What you have to do:
Make an exact reproduction of all the data.

** Opening Provided entries block **

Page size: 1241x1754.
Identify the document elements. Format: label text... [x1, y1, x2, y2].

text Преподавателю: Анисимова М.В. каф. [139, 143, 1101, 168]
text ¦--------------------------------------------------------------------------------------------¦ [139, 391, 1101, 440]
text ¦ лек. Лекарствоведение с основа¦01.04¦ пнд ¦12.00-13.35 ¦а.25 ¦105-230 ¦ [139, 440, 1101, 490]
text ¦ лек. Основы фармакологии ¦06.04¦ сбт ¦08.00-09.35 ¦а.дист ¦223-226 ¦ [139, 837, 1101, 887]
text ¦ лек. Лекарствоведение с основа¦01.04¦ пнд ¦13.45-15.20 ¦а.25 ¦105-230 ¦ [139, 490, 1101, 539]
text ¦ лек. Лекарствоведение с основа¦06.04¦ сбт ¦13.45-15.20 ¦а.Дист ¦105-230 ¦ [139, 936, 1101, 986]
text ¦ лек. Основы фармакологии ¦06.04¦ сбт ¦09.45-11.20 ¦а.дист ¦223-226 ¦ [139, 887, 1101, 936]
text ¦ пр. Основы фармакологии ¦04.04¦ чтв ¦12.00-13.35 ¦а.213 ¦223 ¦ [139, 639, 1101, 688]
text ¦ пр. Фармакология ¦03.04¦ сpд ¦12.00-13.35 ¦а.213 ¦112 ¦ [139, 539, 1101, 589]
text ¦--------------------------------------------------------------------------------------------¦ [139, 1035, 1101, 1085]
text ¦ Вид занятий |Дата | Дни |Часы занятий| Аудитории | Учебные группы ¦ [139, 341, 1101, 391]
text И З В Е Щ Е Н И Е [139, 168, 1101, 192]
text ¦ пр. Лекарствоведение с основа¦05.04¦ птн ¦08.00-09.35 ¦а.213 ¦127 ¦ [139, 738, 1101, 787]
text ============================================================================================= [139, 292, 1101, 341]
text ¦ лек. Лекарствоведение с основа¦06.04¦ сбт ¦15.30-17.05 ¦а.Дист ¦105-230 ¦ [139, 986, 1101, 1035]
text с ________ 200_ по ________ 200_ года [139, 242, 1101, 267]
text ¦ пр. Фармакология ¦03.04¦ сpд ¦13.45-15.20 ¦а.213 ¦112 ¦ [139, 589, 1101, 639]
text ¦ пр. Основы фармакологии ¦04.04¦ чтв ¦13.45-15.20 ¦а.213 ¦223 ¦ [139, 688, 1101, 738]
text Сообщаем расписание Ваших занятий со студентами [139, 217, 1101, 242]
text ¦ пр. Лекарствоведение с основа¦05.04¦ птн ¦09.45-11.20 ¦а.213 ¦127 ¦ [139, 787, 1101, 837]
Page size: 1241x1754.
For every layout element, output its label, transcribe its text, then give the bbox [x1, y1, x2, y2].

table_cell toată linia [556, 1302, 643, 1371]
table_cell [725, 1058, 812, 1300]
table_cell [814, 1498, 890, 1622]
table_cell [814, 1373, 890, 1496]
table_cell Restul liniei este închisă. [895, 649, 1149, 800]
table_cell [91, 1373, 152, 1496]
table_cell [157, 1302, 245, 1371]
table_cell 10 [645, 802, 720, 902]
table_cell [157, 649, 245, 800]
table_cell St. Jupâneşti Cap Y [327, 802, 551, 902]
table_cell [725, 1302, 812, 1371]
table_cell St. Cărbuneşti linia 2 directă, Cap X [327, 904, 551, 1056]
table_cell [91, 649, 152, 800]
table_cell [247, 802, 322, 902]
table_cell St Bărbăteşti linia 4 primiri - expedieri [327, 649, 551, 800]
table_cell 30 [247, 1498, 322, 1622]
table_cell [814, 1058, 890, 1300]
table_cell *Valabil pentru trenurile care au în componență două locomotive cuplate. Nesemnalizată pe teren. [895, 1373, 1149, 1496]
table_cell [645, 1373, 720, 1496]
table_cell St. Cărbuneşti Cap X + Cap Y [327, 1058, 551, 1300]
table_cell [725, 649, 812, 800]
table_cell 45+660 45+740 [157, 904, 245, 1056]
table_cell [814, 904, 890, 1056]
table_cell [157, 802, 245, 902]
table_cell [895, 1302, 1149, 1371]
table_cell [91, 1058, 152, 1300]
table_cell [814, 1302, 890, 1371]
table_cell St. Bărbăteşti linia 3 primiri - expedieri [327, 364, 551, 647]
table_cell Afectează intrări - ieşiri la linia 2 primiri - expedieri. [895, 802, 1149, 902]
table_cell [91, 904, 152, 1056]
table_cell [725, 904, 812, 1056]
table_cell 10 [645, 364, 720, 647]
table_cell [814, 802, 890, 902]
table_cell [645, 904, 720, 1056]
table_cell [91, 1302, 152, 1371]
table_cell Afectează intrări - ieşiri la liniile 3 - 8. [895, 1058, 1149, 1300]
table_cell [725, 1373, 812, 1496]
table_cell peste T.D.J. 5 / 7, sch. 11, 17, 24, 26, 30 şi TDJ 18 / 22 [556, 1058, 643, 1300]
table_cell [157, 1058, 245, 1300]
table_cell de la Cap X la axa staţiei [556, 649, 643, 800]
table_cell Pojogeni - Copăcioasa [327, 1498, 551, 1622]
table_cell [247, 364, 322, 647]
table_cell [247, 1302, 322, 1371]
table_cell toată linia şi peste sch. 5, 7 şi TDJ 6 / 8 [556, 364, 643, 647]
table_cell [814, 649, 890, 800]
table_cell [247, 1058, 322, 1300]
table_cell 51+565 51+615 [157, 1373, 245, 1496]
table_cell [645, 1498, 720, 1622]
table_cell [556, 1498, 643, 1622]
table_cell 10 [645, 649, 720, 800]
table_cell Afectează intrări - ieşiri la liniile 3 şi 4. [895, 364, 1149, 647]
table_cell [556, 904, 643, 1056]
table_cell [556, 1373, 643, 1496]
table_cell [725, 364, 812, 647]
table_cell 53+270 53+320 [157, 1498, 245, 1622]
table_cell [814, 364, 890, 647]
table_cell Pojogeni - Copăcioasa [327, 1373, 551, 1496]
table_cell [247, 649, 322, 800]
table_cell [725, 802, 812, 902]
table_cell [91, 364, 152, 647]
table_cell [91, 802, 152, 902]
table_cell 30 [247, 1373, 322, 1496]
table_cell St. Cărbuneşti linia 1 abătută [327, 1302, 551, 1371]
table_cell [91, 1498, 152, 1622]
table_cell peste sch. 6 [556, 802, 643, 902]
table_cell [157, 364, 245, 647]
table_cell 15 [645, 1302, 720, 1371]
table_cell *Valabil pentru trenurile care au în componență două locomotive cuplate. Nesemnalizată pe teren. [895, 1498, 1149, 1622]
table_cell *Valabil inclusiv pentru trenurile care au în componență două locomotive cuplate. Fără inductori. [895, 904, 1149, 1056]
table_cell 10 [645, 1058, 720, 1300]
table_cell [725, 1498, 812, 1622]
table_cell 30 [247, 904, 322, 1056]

** Closing Provided entries block **

Answer to the exercise:
Page size: 1241x1754.
Identify the document elements. Format: label text... [x1, y1, x2, y2].

text Преподавателю: Анисимова М.В. каф. [139, 143, 1101, 168]
text ¦--------------------------------------------------------------------------------------------¦ [139, 391, 1101, 440]
text ¦ лек. Лекарствоведение с основа¦01.04¦ пнд ¦12.00-13.35 ¦а.25 ¦105-230 ¦ [139, 440, 1101, 490]
text ¦ лек. Основы фармакологии ¦06.04¦ сбт ¦08.00-09.35 ¦а.дист ¦223-226 ¦ [139, 837, 1101, 887]
text ¦ лек. Лекарствоведение с основа¦01.04¦ пнд ¦13.45-15.20 ¦а.25 ¦105-230 ¦ [139, 490, 1101, 539]
text ¦ лек. Лекарствоведение с основа¦06.04¦ сбт ¦13.45-15.20 ¦а.Дист ¦105-230 ¦ [139, 936, 1101, 986]
text ¦ лек. Основы фармакологии ¦06.04¦ сбт ¦09.45-11.20 ¦а.дист ¦223-226 ¦ [139, 887, 1101, 936]
text ¦ пр. Основы фармакологии ¦04.04¦ чтв ¦12.00-13.35 ¦а.213 ¦223 ¦ [139, 639, 1101, 688]
text ¦ пр. Фармакология ¦03.04¦ сpд ¦12.00-13.35 ¦а.213 ¦112 ¦ [139, 539, 1101, 589]
text ¦--------------------------------------------------------------------------------------------¦ [139, 1035, 1101, 1085]
text ¦ Вид занятий |Дата | Дни |Часы занятий| Аудитории | Учебные группы ¦ [139, 341, 1101, 391]
text И З В Е Щ Е Н И Е [139, 168, 1101, 192]
text ¦ пр. Лекарствоведение с основа¦05.04¦ птн ¦08.00-09.35 ¦а.213 ¦127 ¦ [139, 738, 1101, 787]
text ============================================================================================= [139, 292, 1101, 341]
text ¦ лек. Лекарствоведение с основа¦06.04¦ сбт ¦15.30-17.05 ¦а.Дист ¦105-230 ¦ [139, 986, 1101, 1035]
text с ________ 200_ по ________ 200_ года [139, 242, 1101, 267]
text ¦ пр. Фармакология ¦03.04¦ сpд ¦13.45-15.20 ¦а.213 ¦112 ¦ [139, 589, 1101, 639]
text ¦ пр. Основы фармакологии ¦04.04¦ чтв ¦13.45-15.20 ¦а.213 ¦223 ¦ [139, 688, 1101, 738]
text Сообщаем расписание Ваших занятий со студентами [139, 217, 1101, 242]
text ¦ пр. Лекарствоведение с основа¦05.04¦ птн ¦09.45-11.20 ¦а.213 ¦127 ¦ [139, 787, 1101, 837]
Page size: 1241x1754.
For every layout element, output its label, transcribe its text, then give the bbox [x1, y1, x2, y2].

table_cell toată linia [556, 1302, 643, 1371]
table_cell [725, 1058, 812, 1300]
table_cell [814, 1498, 890, 1622]
table_cell [814, 1373, 890, 1496]
table_cell Restul liniei este închisă. [895, 649, 1149, 800]
table_cell [91, 1373, 152, 1496]
table_cell [157, 1302, 245, 1371]
table_cell 10 [645, 802, 720, 902]
table_cell [157, 649, 245, 800]
table_cell St. Jupâneşti Cap Y [327, 802, 551, 902]
table_cell [725, 1302, 812, 1371]
table_cell St. Cărbuneşti linia 2 directă, Cap X [327, 904, 551, 1056]
table_cell [91, 649, 152, 800]
table_cell [247, 802, 322, 902]
table_cell St Bărbăteşti linia 4 primiri - expedieri [327, 649, 551, 800]
table_cell 30 [247, 1498, 322, 1622]
table_cell [814, 1058, 890, 1300]
table_cell *Valabil pentru trenurile care au în componență două locomotive cuplate. Nesemnalizată pe teren. [895, 1373, 1149, 1496]
table_cell [645, 1373, 720, 1496]
table_cell St. Cărbuneşti Cap X + Cap Y [327, 1058, 551, 1300]
table_cell [725, 649, 812, 800]
table_cell 45+660 45+740 [157, 904, 245, 1056]
table_cell [814, 904, 890, 1056]
table_cell [157, 802, 245, 902]
table_cell [895, 1302, 1149, 1371]
table_cell [91, 1058, 152, 1300]
table_cell [814, 1302, 890, 1371]
table_cell St. Bărbăteşti linia 3 primiri - expedieri [327, 364, 551, 647]
table_cell Afectează intrări - ieşiri la linia 2 primiri - expedieri. [895, 802, 1149, 902]
table_cell [91, 904, 152, 1056]
table_cell [725, 904, 812, 1056]
table_cell 10 [645, 364, 720, 647]
table_cell [814, 802, 890, 902]
table_cell [645, 904, 720, 1056]
table_cell [91, 1302, 152, 1371]
table_cell Afectează intrări - ieşiri la liniile 3 - 8. [895, 1058, 1149, 1300]
table_cell [725, 1373, 812, 1496]
table_cell peste T.D.J. 5 / 7, sch. 11, 17, 24, 26, 30 şi TDJ 18 / 22 [556, 1058, 643, 1300]
table_cell [157, 1058, 245, 1300]
table_cell de la Cap X la axa staţiei [556, 649, 643, 800]
table_cell Pojogeni - Copăcioasa [327, 1498, 551, 1622]
table_cell [247, 364, 322, 647]
table_cell [247, 1302, 322, 1371]
table_cell toată linia şi peste sch. 5, 7 şi TDJ 6 / 8 [556, 364, 643, 647]
table_cell [814, 649, 890, 800]
table_cell [247, 1058, 322, 1300]
table_cell 51+565 51+615 [157, 1373, 245, 1496]
table_cell [645, 1498, 720, 1622]
table_cell [556, 1498, 643, 1622]
table_cell 10 [645, 649, 720, 800]
table_cell Afectează intrări - ieşiri la liniile 3 şi 4. [895, 364, 1149, 647]
table_cell [556, 904, 643, 1056]
table_cell [556, 1373, 643, 1496]
table_cell [725, 364, 812, 647]
table_cell 53+270 53+320 [157, 1498, 245, 1622]
table_cell [814, 364, 890, 647]
table_cell Pojogeni - Copăcioasa [327, 1373, 551, 1496]
table_cell [247, 649, 322, 800]
table_cell [725, 802, 812, 902]
table_cell [91, 364, 152, 647]
table_cell [91, 802, 152, 902]
table_cell 30 [247, 1373, 322, 1496]
table_cell St. Cărbuneşti linia 1 abătută [327, 1302, 551, 1371]
table_cell [91, 1498, 152, 1622]
table_cell peste sch. 6 [556, 802, 643, 902]
table_cell [157, 364, 245, 647]
table_cell 15 [645, 1302, 720, 1371]
table_cell *Valabil pentru trenurile care au în componență două locomotive cuplate. Nesemnalizată pe teren. [895, 1498, 1149, 1622]
table_cell *Valabil inclusiv pentru trenurile care au în componență două locomotive cuplate. Fără inductori. [895, 904, 1149, 1056]
table_cell 10 [645, 1058, 720, 1300]
table_cell [725, 1498, 812, 1622]
table_cell 30 [247, 904, 322, 1056]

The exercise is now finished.